*** Opening of MATERIAL SUPPLIED ***

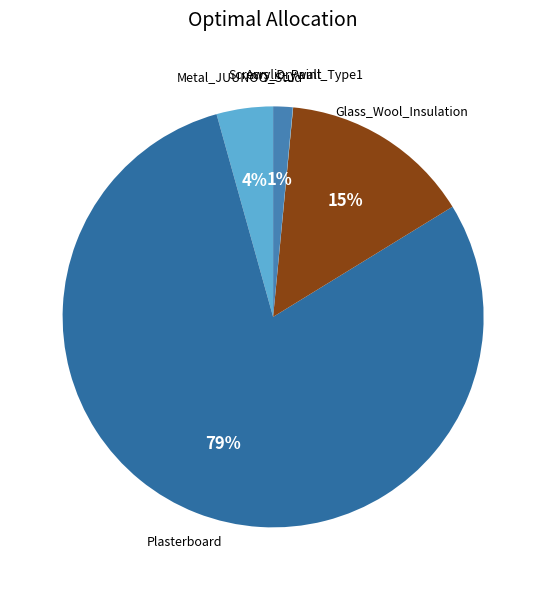

Which category has the biggest portion of the pie?

Plasterboard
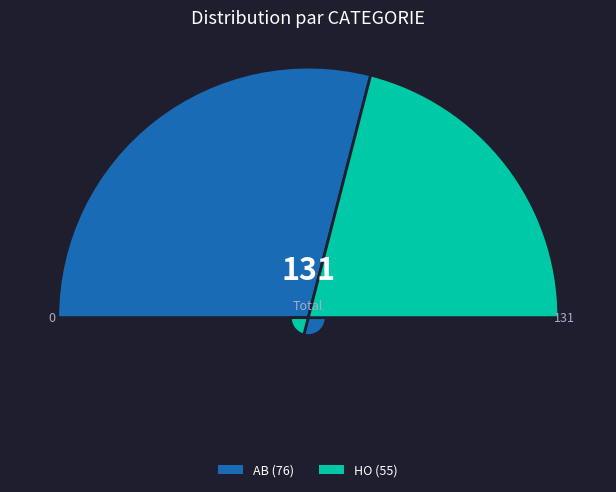

To the nearest percent, what portion does AB represent?

58%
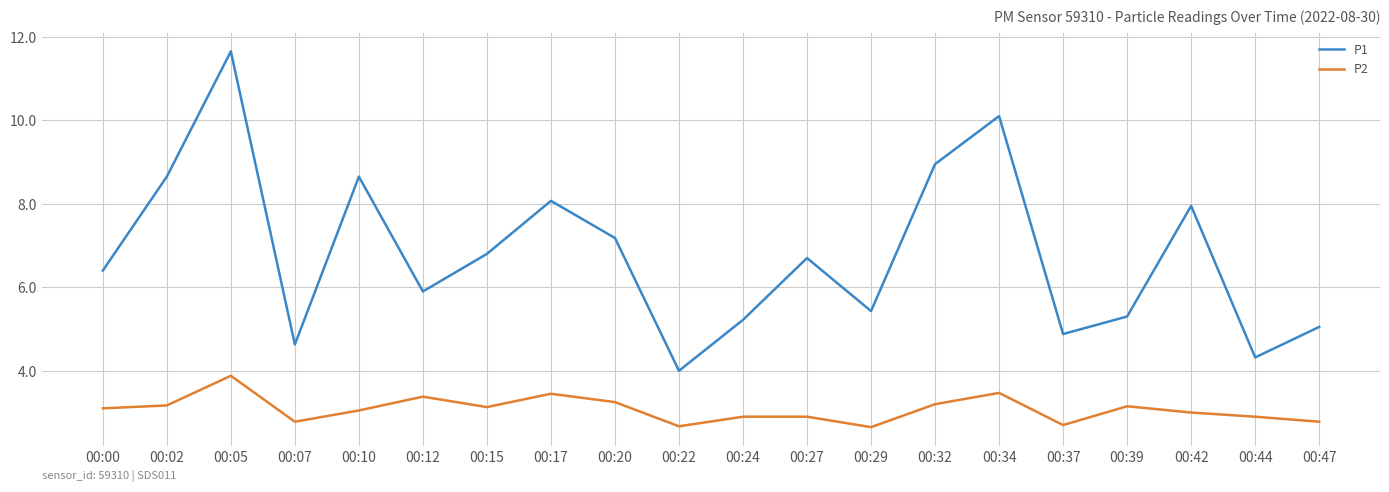

Which series changed the most between 00:02 and 00:22?

P1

*** Close of MATERIAL SUPPLIED ***

INSTRUCTIONS TO FOLLOW:
Edit the records above by changing "portion" to "share" and keeping all other text the same. Leave out the pictures.

EXERCISE SOLUTION:
Which category has the biggest share of the pie?

Plasterboard

To the nearest percent, what share does AB represent?

58%

Which series changed the most between 00:02 and 00:22?

P1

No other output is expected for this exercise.